Foi meu aluno no nono ano. Com 16 anos, perto dos 17, já tinha vivências diferentes dos colegas de turma, tais como sair frequentemente à noite até altas horas.
Falador e contestatário, percebi logo que teria que usar tacto e bastante presença de espírito ao chamar-lhe a atenção ou mesmo repreendê-lo, senão ele facilmente resvalaria para algum incidente disciplinar. Mas não levámos muito tempo a estabelecer uma boa relação, e o curioso deste caso é que foi a matemática - em que ele vinha com fundas lacunas e bastante desistente - que tornou o Vasco um aluno algo original nessa minha disciplina.
O Vasco assumia declaradamente que não estudava nem fazia tpcs, tinha outros interesses a ocupar-lhe o tempo, no entanto tinha uma considerável intuição para a matemática e um excelente cálculo mental, o seu raciocínio acabava por ser notável na turma, no que a idade também ajudava.
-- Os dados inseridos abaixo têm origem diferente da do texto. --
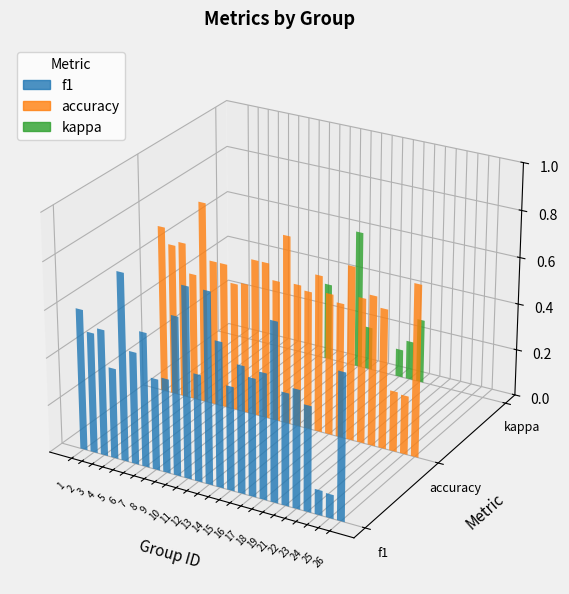

Reading left to right, list all the values displayed in this chart.

f1: 1=0.6	2=0.5	3=0.5	4=0.4	5=0.8	6=0.5	7=0.6	8=0.4	9=0.4	10=0.7	11=0.8	12=0.5	13=0.8	14=0.6	15=0.4	16=0.5	17=0.5	18=0.5	19=0.7	21=0.5	22=0.5	23=0.4	24=0.1	25=0.1	26=0.6
accuracy: 1=0.7	2=0.6	3=0.7	4=0.5	5=0.9	6=0.6	7=0.6	8=0.5	9=0.6	10=0.7	11=0.7	12=0.6	13=0.8	14=0.6	15=0.6	16=0.7	17=0.6	18=0.6	19=0.7	21=0.6	22=0.6	23=0.6	24=0.3	25=0.2	26=0.7
kappa: 1=0.0	2=0.0	3=0.0	4=0.0	5=0.0	6=0.0	7=0.0	8=0.0	9=0.0	10=0.3	11=0.0	12=0.0	13=0.6	14=0.2	15=0.0	16=0.0	17=0.1	18=0.2	19=0.3	21=0.0	22=0.0	23=0.0	24=0.0	25=0.0	26=0.0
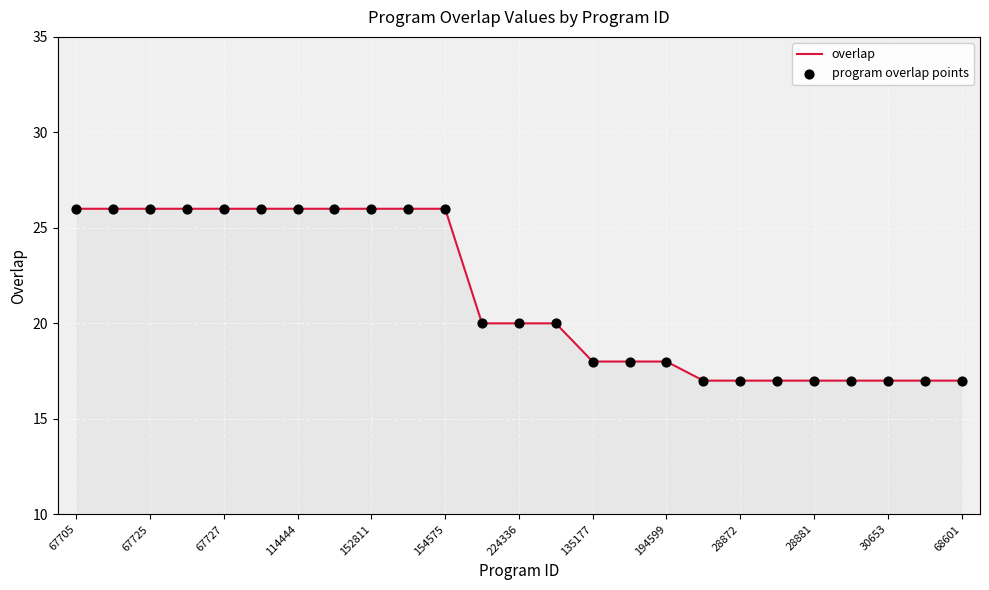

What is the difference between the maximum and minimum values?

9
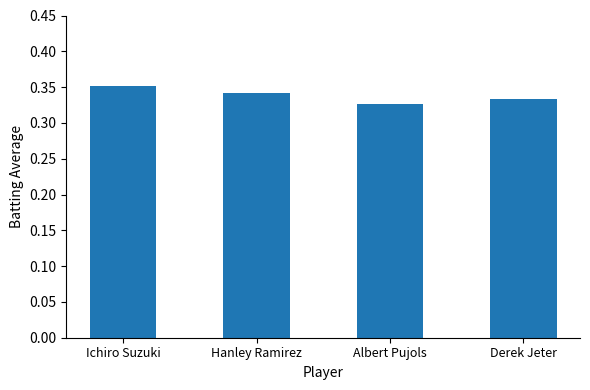

Are the bars horizontal?

No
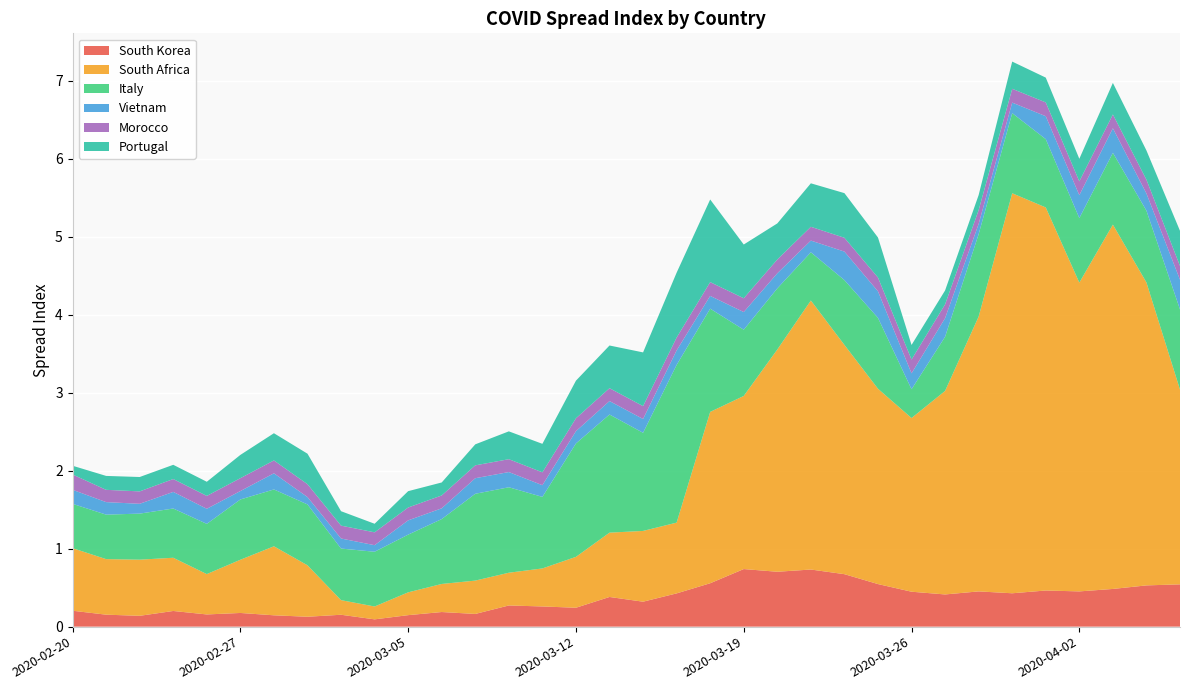

Reading left to right, transcribe all the data shown in this chart.

South Korea: 0.2	0.2	0.1	0.2	0.2	0.2	0.1	0.1	0.2	0.1	0.1	0.2	0.2	0.3	0.3	0.2	0.4	0.3	0.4	0.6	0.7	0.7	0.7	0.7	0.5	0.4	0.4	0.5	0.4	0.5	0.5	0.5	0.5	0.5
South Africa: 0.8	0.7	0.7	0.7	0.5	0.7	0.9	0.7	0.2	0.2	0.3	0.4	0.4	0.4	0.5	0.7	0.8	0.9	0.9	2.2	2.2	2.9	3.5	2.9	2.5	2.2	2.6	3.5	5.1	4.9	4.0	4.7	3.9	2.5
Italy: 0.6	0.6	0.6	0.6	0.6	0.8	0.7	0.8	0.7	0.7	0.7	0.8	1.1	1.1	0.9	1.5	1.5	1.3	2.0	1.3	0.8	0.8	0.6	0.8	0.9	0.4	0.7	1.1	1.0	0.9	0.8	0.9	0.9	1.0
Vietnam: 0.2	0.2	0.1	0.2	0.2	0.1	0.2	0.1	0.1	0.1	0.2	0.1	0.2	0.2	0.2	0.2	0.2	0.2	0.2	0.2	0.2	0.2	0.2	0.4	0.3	0.2	0.2	0.1	0.1	0.3	0.3	0.3	0.2	0.4
Morocco: 0.2	0.2	0.2	0.2	0.2	0.2	0.2	0.2	0.2	0.2	0.2	0.2	0.2	0.2	0.2	0.2	0.2	0.2	0.2	0.2	0.2	0.2	0.2	0.2	0.2	0.2	0.2	0.2	0.2	0.2	0.2	0.2	0.2	0.2
Portugal: 0.1	0.2	0.2	0.2	0.2	0.3	0.3	0.4	0.2	0.1	0.2	0.2	0.3	0.4	0.4	0.5	0.5	0.7	0.8	1.1	0.7	0.5	0.6	0.6	0.5	0.2	0.2	0.2	0.3	0.3	0.3	0.4	0.4	0.5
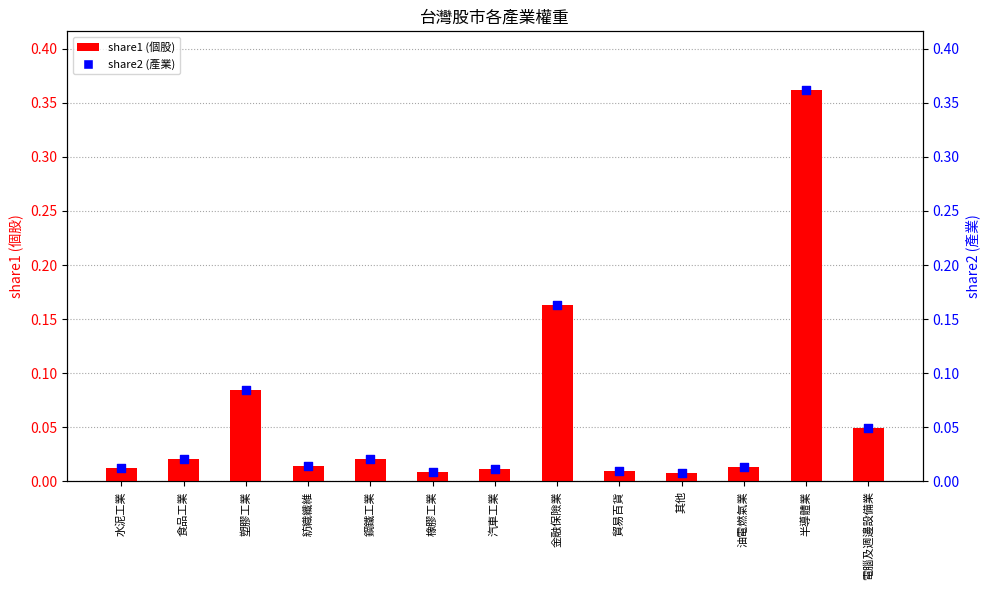

At how many categories does at least one series exceed 0?

13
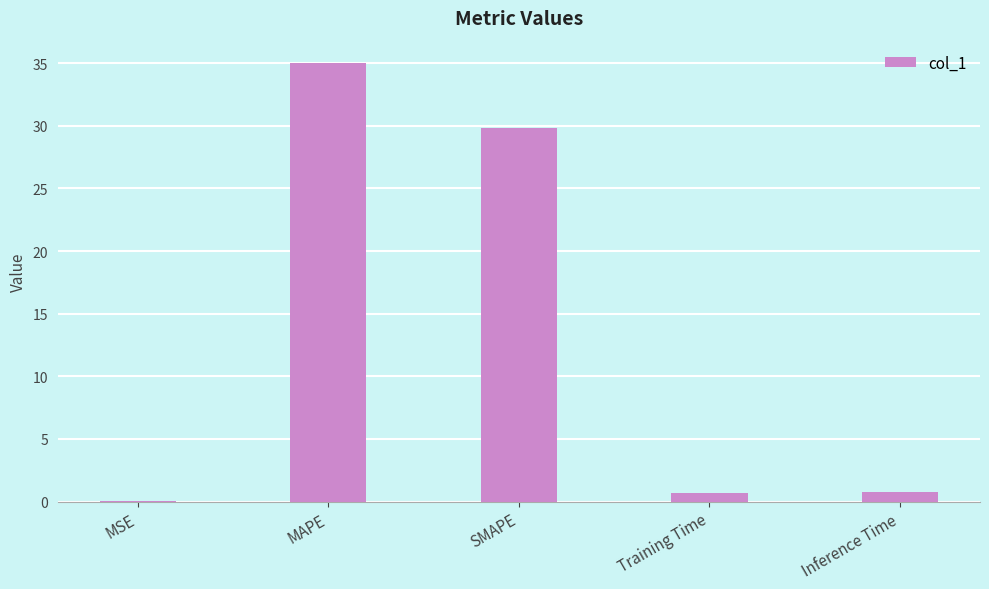

Read the value at MAPE.

35.0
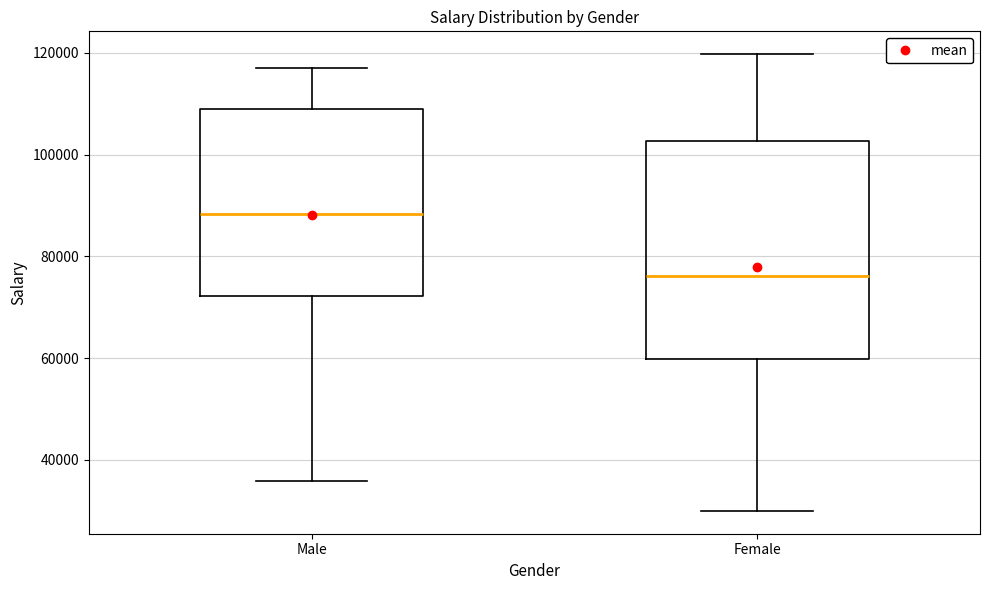

Where is the upper edge of the box for Male on the y-axis? The values are not printed on the chart, so give them approximately, as read against the axis.

110000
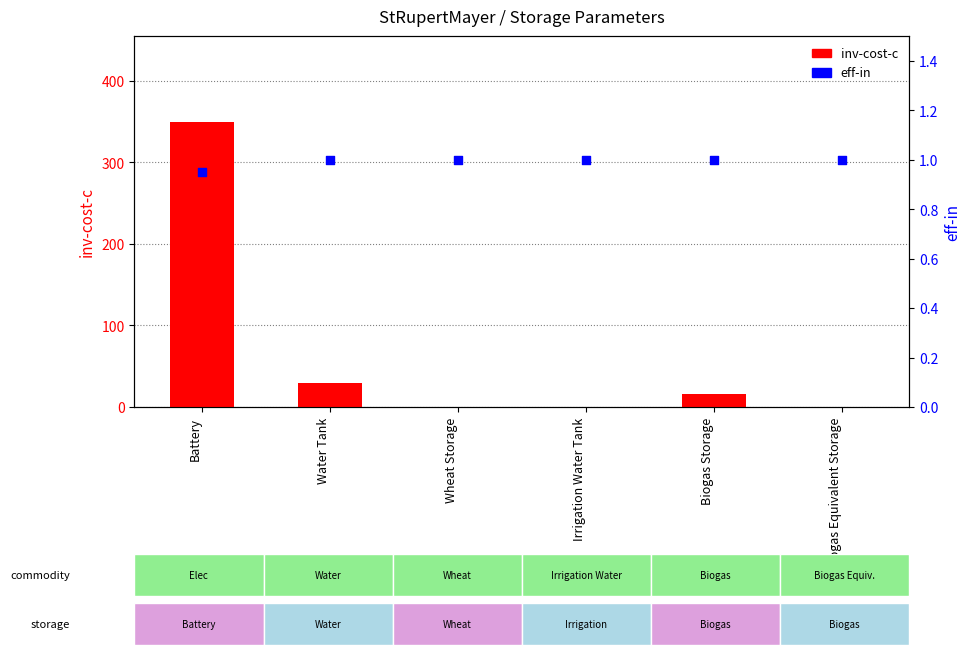

At which category is the sum across all series the highest?

Battery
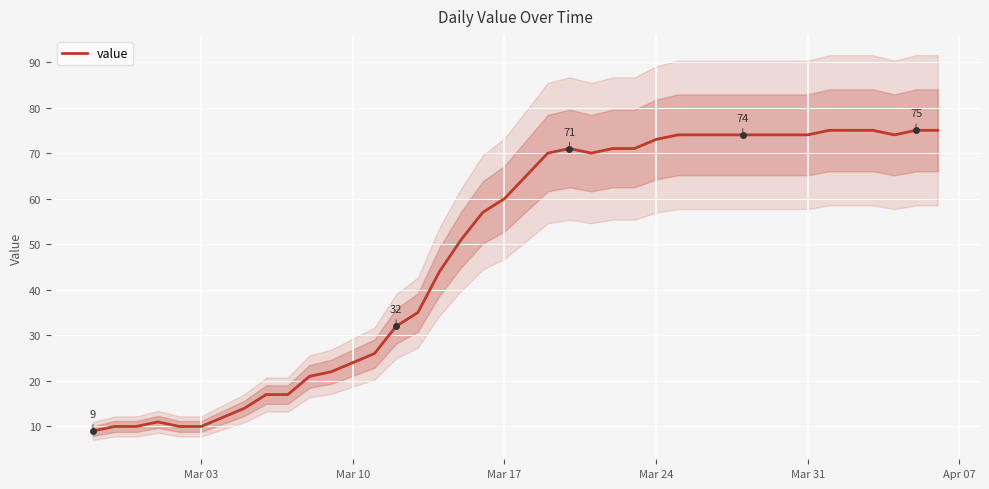

True or false: the data has more than 2 interior local peaks.

False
Negava teimosamente que pudesse recuperar nas lacunas que trazia, era renitente em aceitar os meus apoios, mas resolvia por vezes problemas à sua maneira, fugindo aos procedimentos que não dominava, abstraía-se dos processos que os colegas seguiam e acabava por chegar às soluções correctas. E o meu estímulo quando tinha esses sucessos foi conquistando nele momentos de empenhamento nas aulas cada vez mais frequentes. Os seus testes começaram a ser positivos e nisso já não regrediu nunca, embora mantivessem características muito 'à Vasco', pois ele lia-os e decidia logo quais os itens que nem tentaria e deixaria em branco. Um dos motivos por que eu disse acima que se tornou um aluno original, diferente do comum, era o facto de se ter tornado um bom aluno nalgumas unidades do programa e um desastre em certos conteúdos que punha de parte devido às lacunas de anos anteriores - embora, claro, tivesse colmatado algumas essenciais, sem o que não teria sido possível alcançar nível positivo, por interessantes que fossem as estratégias em que se metia e com as quais conseguia resolver certos problemas. (Não resisto a dizer que o Vasco se integraria bem nessas ideias tontas que alguns atribuem ao "eduquês", segundo as quais o ensino seria centrado nos interesses dos alunos, com o programa a seu gosto. Mas isto foi só uma piadinha minha, entre parêntesis, àcerca de tolices que já vi serem atribuídas ao tal "eduquês", embora eu nunca tenha visto colega algum praticar tal coisa)
Outra coisa incomum que me acontecia com o Vasco era de vez em quando deter-me junto dele a conversar sobre a sua vida, as suas vivências e as suas perspectivas, com a aula a decorrer, enquanto os colegas trabalhavam - coisa incomum, pois normalmente se queremos conversar com um aluno fazêmo-lo após a aula. Mas o Vasco era diferente, era como que um aluno mais velho, ainda que com garotices à mistura, inicialmente tendência mesmo para mau comportamento, por isso o englobei em "alunos problemáticos".
Na aprovação do Vasco no final do ano pesou bastante a Matemática, e eu trouxe esta memória - não antiga, já havia exames no 9º ano, que ele fez sem riscos - porque é uma memória que me faz sorrir até com algum divertimento, pois aquela matemática do Vasco era engraçada, boa numas 'coisas' mas um desastre nalgumas outras.